**Task requirements**
Write out the entries exactly, leaving out every picture.
******************************
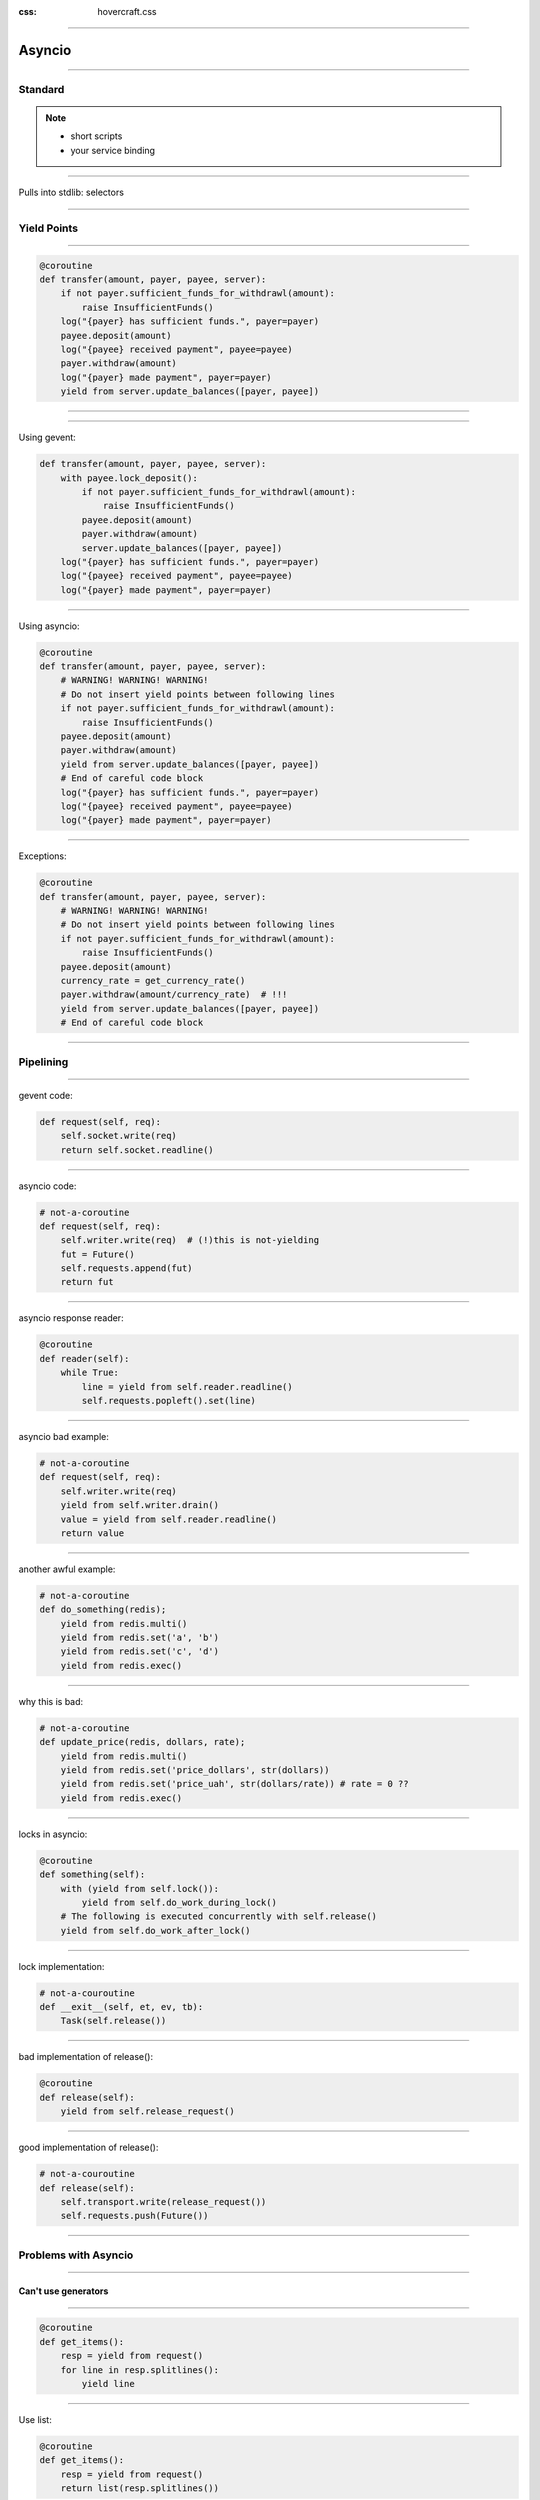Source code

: :css: hovercraft.css

.. title:: asyncio

----

=======
Asyncio
=======

----

Standard
========


.. note::

    * short scripts
    * your service binding

----

Pulls into stdlib: selectors

----

Yield Points
============

----

.. code-block:: python

    @coroutine
    def transfer(amount, payer, payee, server):
        if not payer.sufficient_funds_for_withdrawl(amount):
            raise InsufficientFunds()
        log("{payer} has sufficient funds.", payer=payer)
        payee.deposit(amount)
        log("{payee} received payment", payee=payee)
        payer.withdraw(amount)
        log("{payer} made payment", payer=payer)
        yield from server.update_balances([payer, payee])

----

.. image:: van_rossum.png

----

Using gevent:

.. code-block:: python

    def transfer(amount, payer, payee, server):
        with payee.lock_deposit():
            if not payer.sufficient_funds_for_withdrawl(amount):
                raise InsufficientFunds()
            payee.deposit(amount)
            payer.withdraw(amount)
            server.update_balances([payer, payee])
        log("{payer} has sufficient funds.", payer=payer)
        log("{payee} received payment", payee=payee)
        log("{payer} made payment", payer=payer)

----

Using asyncio:

.. code-block:: python

    @coroutine
    def transfer(amount, payer, payee, server):
        # WARNING! WARNING! WARNING!
        # Do not insert yield points between following lines
        if not payer.sufficient_funds_for_withdrawl(amount):
            raise InsufficientFunds()
        payee.deposit(amount)
        payer.withdraw(amount)
        yield from server.update_balances([payer, payee])
        # End of careful code block
        log("{payer} has sufficient funds.", payer=payer)
        log("{payee} received payment", payee=payee)
        log("{payer} made payment", payer=payer)

----

Exceptions:

.. code-block:: python

    @coroutine
    def transfer(amount, payer, payee, server):
        # WARNING! WARNING! WARNING!
        # Do not insert yield points between following lines
        if not payer.sufficient_funds_for_withdrawl(amount):
            raise InsufficientFunds()
        payee.deposit(amount)
        currency_rate = get_currency_rate()
        payer.withdraw(amount/currency_rate)  # !!!
        yield from server.update_balances([payer, payee])
        # End of careful code block

----

Pipelining
==========

----

gevent code:

.. code-block:: python

    def request(self, req):
        self.socket.write(req)
        return self.socket.readline()

----

asyncio code:

.. code-block:: python

    # not-a-coroutine
    def request(self, req):
        self.writer.write(req)  # (!)this is not-yielding
        fut = Future()
        self.requests.append(fut)
        return fut

----

asyncio response reader:

.. code-block:: python

    @coroutine
    def reader(self):
        while True:
            line = yield from self.reader.readline()
            self.requests.popleft().set(line)

----

asyncio bad example:

.. code-block:: python

    # not-a-coroutine
    def request(self, req):
        self.writer.write(req)
        yield from self.writer.drain()
        value = yield from self.reader.readline()
        return value

----

another awful example:

.. code-block:: python

    # not-a-coroutine
    def do_something(redis);
        yield from redis.multi()
        yield from redis.set('a', 'b')
        yield from redis.set('c', 'd')
        yield from redis.exec()

----

why this is bad:

.. code-block:: python

    # not-a-coroutine
    def update_price(redis, dollars, rate);
        yield from redis.multi()
        yield from redis.set('price_dollars', str(dollars))
        yield from redis.set('price_uah', str(dollars/rate)) # rate = 0 ??
        yield from redis.exec()

----

locks in asyncio:

.. code-block:: python

    @coroutine
    def something(self):
        with (yield from self.lock()):
            yield from self.do_work_during_lock()
        # The following is executed concurrently with self.release()
        yield from self.do_work_after_lock()

----

lock implementation:

.. code-block:: python

    # not-a-couroutine
    def __exit__(self, et, ev, tb):
        Task(self.release())

----

bad implementation of release():

.. code-block:: python

    @coroutine
    def release(self):
        yield from self.release_request()

----

good implementation of release():

.. code-block:: python

    # not-a-couroutine
    def release(self):
        self.transport.write(release_request())
        self.requests.push(Future())

----

Problems with Asyncio
=====================

----

Can't use generators
---------------------

----

.. code-block:: python

    @coroutine
    def get_items():
        resp = yield from request()
        for line in resp.splitlines():
            yield line

----

Use list:

.. code-block:: python

    @coroutine
    def get_items():
        resp = yield from request()
        return list(resp.splitlines())

----

But not list comprehensions:

.. code-block:: python

    @coroutine
    def get_urls(urls):
        return [(yield from request(url)) for url in urls]

----

"yield from" comprehensions:

.. code-block:: pycon

    >>> [(yield from '') for _ in '']
    <generator object <listcomp> at 0x7f5dbb02ecf0>
    >>> list((yield from 'ab') for _ in 'cd')
    ['a', 'b', None, 'a', 'b', None]
    >>> list({(yield from 'ab') for _ in 'cd'})
    ['a', 'b', 'a', 'b']
    >>> list({a: (yield from 'ab') for a in 'cd'})
    ['a', 'b', 'a', 'b']
    >>> list((a, (yield from 'ab')) for a in 'cd')
    ['a', 'b', ('c', None), 'a', 'b', ('d', None)]


----

yield list of coroutines:

.. code-block:: python

    # not-a-coroutine
    def get_lines()
        while True:
            yield request()

    @coroutine
    def function():
        for fut in get_lines():
            line = yield from fut()

----

bad example (asyncio-redis):

.. code-block:: python

    yield from (yield from redis.smembers('name')).asset()

good example:

.. code-block:: python

    for future in redis.scan('name'):
        key = yield from future()

----

Common Bugs
===========

----

Async task:

.. code-block:: python

    Task(redis.set('a', 'b'))

----

Exception handling:

.. code-block:: python

    def task_wrapper():
        try:
            yield from redis.set('a', 'b')
        except Exception as e:
            log.exception("Task error")

    Task(task_wrapper())

----

Forgetting yield from::

    PYTHONASYNCIODEBUG=1

.. code-block:: pycon

    >>> asyncio.coroutine(a)()
    <asyncio.tasks.CoroWrapper object at 0x7f5fe4cdbb38>

----

Waiting first completed::

    done, left = yield from asyncio.wait(map(asyncio.Task, coroutines),
        return_when=asyncio.FIRST_COMPLETED)
    for coro in left:
        coro.cancel()


----

Rewrite Everything
==================

----

Special Methods
===============

----

asyncio vs gevent
=================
******************************
**Result for this exercise**
Source code

: :css: hovercraft.css

.. title:: asyncio

----

=======
Asyncio
=======

----

Standard
========


.. note::

    * short scripts
    * your service binding

----

Pulls into stdlib: selectors

----

Yield Points
============

----

.. code-block:: python

    @coroutine
    def transfer(amount, payer, payee, server):
        if not payer.sufficient_funds_for_withdrawl(amount):
            raise InsufficientFunds()
        log("{payer} has sufficient funds.", payer=payer)
        payee.deposit(amount)
        log("{payee} received payment", payee=payee)
        payer.withdraw(amount)
        log("{payer} made payment", payer=payer)
        yield from server.update_balances([payer, payee])

----

.. image:: van_rossum.png

----

Using gevent:

.. code-block:: python

    def transfer(amount, payer, payee, server):
        with payee.lock_deposit():
            if not payer.sufficient_funds_for_withdrawl(amount):
                raise InsufficientFunds()
            payee.deposit(amount)
            payer.withdraw(amount)
            server.update_balances([payer, payee])
        log("{payer} has sufficient funds.", payer=payer)
        log("{payee} received payment", payee=payee)
        log("{payer} made payment", payer=payer)

----

Using asyncio:

.. code-block:: python

    @coroutine
    def transfer(amount, payer, payee, server):
        # WARNING! WARNING! WARNING!
        # Do not insert yield points between following lines
        if not payer.sufficient_funds_for_withdrawl(amount):
            raise InsufficientFunds()
        payee.deposit(amount)
        payer.withdraw(amount)
        yield from server.update_balances([payer, payee])
        # End of careful code block
        log("{payer} has sufficient funds.", payer=payer)
        log("{payee} received payment", payee=payee)
        log("{payer} made payment", payer=payer)

----

Exceptions:

.. code-block:: python

    @coroutine
    def transfer(amount, payer, payee, server):
        # WARNING! WARNING! WARNING!
        # Do not insert yield points between following lines
        if not payer.sufficient_funds_for_withdrawl(amount):
            raise InsufficientFunds()
        payee.deposit(amount)
        currency_rate = get_currency_rate()
        payer.withdraw(amount/currency_rate)  # !!!
        yield from server.update_balances([payer, payee])
        # End of careful code block

----

Pipelining
==========

----

gevent code:

.. code-block:: python

    def request(self, req):
        self.socket.write(req)
        return self.socket.readline()

----

asyncio code:

.. code-block:: python

    # not-a-coroutine
    def request(self, req):
        self.writer.write(req)  # (!)this is not-yielding
        fut = Future()
        self.requests.append(fut)
        return fut

----

asyncio response reader:

.. code-block:: python

    @coroutine
    def reader(self):
        while True:
            line = yield from self.reader.readline()
            self.requests.popleft().set(line)

----

asyncio bad example:

.. code-block:: python

    # not-a-coroutine
    def request(self, req):
        self.writer.write(req)
        yield from self.writer.drain()
        value = yield from self.reader.readline()
        return value

----

another awful example:

.. code-block:: python

    # not-a-coroutine
    def do_something(redis);
        yield from redis.multi()
        yield from redis.set('a', 'b')
        yield from redis.set('c', 'd')
        yield from redis.exec()

----

why this is bad:

.. code-block:: python

    # not-a-coroutine
    def update_price(redis, dollars, rate);
        yield from redis.multi()
        yield from redis.set('price_dollars', str(dollars))
        yield from redis.set('price_uah', str(dollars/rate)) # rate = 0 ??
        yield from redis.exec()

----

locks in asyncio:

.. code-block:: python

    @coroutine
    def something(self):
        with (yield from self.lock()):
            yield from self.do_work_during_lock()
        # The following is executed concurrently with self.release()
        yield from self.do_work_after_lock()

----

lock implementation:

.. code-block:: python

    # not-a-couroutine
    def __exit__(self, et, ev, tb):
        Task(self.release())

----

bad implementation of release():

.. code-block:: python

    @coroutine
    def release(self):
        yield from self.release_request()

----

good implementation of release():

.. code-block:: python

    # not-a-couroutine
    def release(self):
        self.transport.write(release_request())
        self.requests.push(Future())

----

Problems with Asyncio
=====================

----

Can't use generators
---------------------

----

.. code-block:: python

    @coroutine
    def get_items():
        resp = yield from request()
        for line in resp.splitlines():
            yield line

----

Use list:

.. code-block:: python

    @coroutine
    def get_items():
        resp = yield from request()
        return list(resp.splitlines())

----

But not list comprehensions:

.. code-block:: python

    @coroutine
    def get_urls(urls):
        return [(yield from request(url)) for url in urls]

----

"yield from" comprehensions:

.. code-block:: pycon

    >>> [(yield from '') for _ in '']
    <generator object <listcomp> at 0x7f5dbb02ecf0>
    >>> list((yield from 'ab') for _ in 'cd')
    ['a', 'b', None, 'a', 'b', None]
    >>> list({(yield from 'ab') for _ in 'cd'})
    ['a', 'b', 'a', 'b']
    >>> list({a: (yield from 'ab') for a in 'cd'})
    ['a', 'b', 'a', 'b']
    >>> list((a, (yield from 'ab')) for a in 'cd')
    ['a', 'b', ('c', None), 'a', 'b', ('d', None)]


----

yield list of coroutines:

.. code-block:: python

    # not-a-coroutine
    def get_lines()
        while True:
            yield request()

    @coroutine
    def function():
        for fut in get_lines():
            line = yield from fut()

----

bad example (asyncio-redis):

.. code-block:: python

    yield from (yield from redis.smembers('name')).asset()

good example:

.. code-block:: python

    for future in redis.scan('name'):
        key = yield from future()

----

Common Bugs
===========

----

Async task:

.. code-block:: python

    Task(redis.set('a', 'b'))

----

Exception handling:

.. code-block:: python

    def task_wrapper():
        try:
            yield from redis.set('a', 'b')
        except Exception as e:
            log.exception("Task error")

    Task(task_wrapper())

----

Forgetting yield from::

    PYTHONASYNCIODEBUG=1

.. code-block:: pycon

    >>> asyncio.coroutine(a)()
    <asyncio.tasks.CoroWrapper object at 0x7f5fe4cdbb38>

----

Waiting first completed::

    done, left = yield from asyncio.wait(map(asyncio.Task, coroutines),
        return_when=asyncio.FIRST_COMPLETED)
    for coro in left:
        coro.cancel()


----

Rewrite Everything
==================

----

Special Methods
===============

----

asyncio vs gevent
=================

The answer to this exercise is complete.